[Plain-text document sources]
--- START ---

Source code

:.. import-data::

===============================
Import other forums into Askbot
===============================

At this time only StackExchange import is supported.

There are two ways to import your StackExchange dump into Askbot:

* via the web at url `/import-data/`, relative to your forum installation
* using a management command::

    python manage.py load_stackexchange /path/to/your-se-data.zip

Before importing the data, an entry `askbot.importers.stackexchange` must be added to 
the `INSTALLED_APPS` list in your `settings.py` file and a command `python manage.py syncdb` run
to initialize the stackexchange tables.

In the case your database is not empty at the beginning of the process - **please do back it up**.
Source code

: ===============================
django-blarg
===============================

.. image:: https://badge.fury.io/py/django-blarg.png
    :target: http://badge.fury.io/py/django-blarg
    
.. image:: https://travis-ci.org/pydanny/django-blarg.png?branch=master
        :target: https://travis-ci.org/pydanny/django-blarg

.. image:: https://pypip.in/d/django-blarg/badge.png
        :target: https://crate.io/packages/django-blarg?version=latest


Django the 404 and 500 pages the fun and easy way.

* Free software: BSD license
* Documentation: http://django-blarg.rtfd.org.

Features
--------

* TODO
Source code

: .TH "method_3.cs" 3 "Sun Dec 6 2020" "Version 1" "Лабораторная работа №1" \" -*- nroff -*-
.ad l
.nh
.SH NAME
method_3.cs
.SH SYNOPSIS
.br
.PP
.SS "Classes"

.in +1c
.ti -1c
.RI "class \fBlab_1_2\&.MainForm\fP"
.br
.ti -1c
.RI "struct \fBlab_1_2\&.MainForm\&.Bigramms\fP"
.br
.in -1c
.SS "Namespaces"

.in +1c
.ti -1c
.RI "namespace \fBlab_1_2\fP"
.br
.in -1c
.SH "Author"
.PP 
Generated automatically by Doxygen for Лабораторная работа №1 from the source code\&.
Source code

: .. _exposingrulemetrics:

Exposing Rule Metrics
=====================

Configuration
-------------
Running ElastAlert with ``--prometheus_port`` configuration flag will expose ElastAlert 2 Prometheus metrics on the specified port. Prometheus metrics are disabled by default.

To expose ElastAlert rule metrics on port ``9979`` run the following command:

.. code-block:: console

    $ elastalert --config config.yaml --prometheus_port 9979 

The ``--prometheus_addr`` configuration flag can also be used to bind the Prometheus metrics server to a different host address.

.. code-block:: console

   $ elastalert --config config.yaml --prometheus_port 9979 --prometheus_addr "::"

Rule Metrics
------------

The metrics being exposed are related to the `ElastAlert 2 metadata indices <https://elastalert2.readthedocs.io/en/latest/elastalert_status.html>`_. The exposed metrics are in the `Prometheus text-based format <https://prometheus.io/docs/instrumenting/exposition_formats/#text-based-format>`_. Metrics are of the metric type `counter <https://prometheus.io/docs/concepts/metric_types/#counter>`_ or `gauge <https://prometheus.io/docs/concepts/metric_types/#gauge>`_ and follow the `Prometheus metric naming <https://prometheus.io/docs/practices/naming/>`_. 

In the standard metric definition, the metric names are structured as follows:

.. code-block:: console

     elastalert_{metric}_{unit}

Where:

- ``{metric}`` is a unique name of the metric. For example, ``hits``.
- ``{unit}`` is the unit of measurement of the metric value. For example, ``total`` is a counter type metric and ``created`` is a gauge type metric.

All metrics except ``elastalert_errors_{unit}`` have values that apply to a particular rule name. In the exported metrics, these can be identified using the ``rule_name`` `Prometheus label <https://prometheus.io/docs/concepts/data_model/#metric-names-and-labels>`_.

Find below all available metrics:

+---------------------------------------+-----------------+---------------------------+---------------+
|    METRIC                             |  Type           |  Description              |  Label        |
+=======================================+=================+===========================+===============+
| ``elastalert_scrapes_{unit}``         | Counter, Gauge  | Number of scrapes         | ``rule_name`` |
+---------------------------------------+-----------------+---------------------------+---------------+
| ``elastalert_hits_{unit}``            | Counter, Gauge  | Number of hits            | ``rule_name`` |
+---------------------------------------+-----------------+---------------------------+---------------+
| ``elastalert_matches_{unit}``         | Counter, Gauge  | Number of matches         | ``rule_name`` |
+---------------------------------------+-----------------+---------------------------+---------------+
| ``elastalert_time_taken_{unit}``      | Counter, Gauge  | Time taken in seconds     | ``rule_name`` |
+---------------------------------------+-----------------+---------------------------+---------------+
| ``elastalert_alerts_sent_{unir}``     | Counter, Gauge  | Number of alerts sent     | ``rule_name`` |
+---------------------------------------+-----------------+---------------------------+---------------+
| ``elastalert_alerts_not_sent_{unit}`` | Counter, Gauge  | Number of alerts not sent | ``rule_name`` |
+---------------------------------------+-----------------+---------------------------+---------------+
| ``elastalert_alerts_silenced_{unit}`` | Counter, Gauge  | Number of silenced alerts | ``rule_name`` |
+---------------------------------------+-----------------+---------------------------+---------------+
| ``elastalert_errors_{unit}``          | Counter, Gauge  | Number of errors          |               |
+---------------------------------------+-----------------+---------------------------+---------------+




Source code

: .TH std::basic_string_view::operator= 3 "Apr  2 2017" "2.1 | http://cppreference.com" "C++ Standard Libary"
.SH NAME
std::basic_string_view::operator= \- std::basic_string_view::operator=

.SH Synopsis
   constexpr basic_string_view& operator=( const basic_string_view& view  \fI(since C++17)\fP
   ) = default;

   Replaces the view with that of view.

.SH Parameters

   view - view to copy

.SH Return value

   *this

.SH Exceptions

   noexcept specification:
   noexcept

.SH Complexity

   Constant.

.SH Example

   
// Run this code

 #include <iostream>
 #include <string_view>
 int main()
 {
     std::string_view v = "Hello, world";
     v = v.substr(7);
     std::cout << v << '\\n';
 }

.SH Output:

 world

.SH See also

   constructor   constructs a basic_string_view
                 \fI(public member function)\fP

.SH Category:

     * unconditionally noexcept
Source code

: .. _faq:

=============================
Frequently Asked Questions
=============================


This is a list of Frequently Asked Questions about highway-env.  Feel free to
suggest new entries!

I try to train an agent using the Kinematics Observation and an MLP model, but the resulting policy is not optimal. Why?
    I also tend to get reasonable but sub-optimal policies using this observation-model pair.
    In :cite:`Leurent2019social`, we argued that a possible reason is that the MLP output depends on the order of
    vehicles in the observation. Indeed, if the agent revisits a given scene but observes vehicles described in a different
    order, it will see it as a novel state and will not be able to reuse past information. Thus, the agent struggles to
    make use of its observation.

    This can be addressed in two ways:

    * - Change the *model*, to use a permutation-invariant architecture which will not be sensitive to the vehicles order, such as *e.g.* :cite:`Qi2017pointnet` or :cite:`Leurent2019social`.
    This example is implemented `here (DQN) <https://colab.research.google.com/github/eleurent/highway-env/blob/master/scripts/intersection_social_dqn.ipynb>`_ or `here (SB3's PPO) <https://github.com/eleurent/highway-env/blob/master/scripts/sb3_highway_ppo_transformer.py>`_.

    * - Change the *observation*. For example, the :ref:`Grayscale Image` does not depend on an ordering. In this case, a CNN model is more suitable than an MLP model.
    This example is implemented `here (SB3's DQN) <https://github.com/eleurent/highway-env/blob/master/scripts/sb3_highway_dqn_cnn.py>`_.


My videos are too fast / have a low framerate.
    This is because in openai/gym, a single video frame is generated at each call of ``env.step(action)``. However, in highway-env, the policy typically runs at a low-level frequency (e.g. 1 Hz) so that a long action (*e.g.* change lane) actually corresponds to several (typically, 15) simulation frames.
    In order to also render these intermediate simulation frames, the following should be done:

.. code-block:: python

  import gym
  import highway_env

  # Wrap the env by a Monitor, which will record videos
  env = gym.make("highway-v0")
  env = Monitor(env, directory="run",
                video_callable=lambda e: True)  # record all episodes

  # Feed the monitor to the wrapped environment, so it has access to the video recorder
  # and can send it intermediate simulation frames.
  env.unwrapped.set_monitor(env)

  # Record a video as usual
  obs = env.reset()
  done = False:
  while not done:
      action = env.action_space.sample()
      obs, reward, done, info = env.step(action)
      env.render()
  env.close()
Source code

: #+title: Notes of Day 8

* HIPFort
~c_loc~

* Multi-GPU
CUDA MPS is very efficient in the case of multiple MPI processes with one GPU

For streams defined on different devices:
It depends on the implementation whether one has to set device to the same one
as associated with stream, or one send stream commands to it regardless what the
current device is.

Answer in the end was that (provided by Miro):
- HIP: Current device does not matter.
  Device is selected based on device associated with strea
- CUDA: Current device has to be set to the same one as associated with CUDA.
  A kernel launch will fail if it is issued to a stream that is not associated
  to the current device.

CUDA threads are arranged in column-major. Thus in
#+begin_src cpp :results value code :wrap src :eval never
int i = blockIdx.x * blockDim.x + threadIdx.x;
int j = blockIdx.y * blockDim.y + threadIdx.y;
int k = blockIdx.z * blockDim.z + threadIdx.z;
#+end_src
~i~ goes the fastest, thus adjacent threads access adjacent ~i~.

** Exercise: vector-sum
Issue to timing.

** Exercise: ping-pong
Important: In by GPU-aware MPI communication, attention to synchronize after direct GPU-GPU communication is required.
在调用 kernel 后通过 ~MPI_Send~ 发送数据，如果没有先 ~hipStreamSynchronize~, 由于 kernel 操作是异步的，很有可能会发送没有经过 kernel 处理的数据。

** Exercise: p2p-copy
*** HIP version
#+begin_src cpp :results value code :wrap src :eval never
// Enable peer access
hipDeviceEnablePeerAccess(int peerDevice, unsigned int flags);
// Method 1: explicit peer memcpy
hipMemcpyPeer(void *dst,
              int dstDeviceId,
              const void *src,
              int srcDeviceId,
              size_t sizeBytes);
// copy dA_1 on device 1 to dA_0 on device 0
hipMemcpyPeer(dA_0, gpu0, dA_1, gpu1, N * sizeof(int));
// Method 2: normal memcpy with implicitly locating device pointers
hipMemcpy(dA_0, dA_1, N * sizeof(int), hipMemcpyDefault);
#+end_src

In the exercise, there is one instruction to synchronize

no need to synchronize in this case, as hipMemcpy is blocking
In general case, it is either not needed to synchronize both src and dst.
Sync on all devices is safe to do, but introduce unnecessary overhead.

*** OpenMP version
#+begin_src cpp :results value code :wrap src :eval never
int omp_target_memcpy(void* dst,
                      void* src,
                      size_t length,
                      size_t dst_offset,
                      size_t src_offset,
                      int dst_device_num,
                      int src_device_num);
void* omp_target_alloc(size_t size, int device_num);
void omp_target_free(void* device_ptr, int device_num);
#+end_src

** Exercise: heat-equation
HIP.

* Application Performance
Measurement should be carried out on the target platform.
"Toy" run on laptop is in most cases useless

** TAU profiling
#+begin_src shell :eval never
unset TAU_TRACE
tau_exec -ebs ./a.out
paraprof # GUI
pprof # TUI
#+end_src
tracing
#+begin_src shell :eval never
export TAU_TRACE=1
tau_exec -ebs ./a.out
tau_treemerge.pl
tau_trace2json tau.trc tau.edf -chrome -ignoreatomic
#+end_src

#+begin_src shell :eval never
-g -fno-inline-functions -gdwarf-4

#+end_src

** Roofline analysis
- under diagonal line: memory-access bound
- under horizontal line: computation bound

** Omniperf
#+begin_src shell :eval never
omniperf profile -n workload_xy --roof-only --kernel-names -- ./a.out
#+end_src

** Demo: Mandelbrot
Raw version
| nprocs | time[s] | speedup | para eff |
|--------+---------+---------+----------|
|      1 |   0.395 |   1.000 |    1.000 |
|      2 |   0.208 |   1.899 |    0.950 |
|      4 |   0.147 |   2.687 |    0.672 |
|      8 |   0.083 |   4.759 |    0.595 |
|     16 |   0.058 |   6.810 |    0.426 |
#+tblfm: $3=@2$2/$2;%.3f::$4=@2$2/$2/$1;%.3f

--- END ---

- **Exercise directions**
Go through the records. Copy each line where "into" appears.

- **Response for this exercise**
Import other forums into Askbot
There are two ways to import your StackExchange dump into Askbot:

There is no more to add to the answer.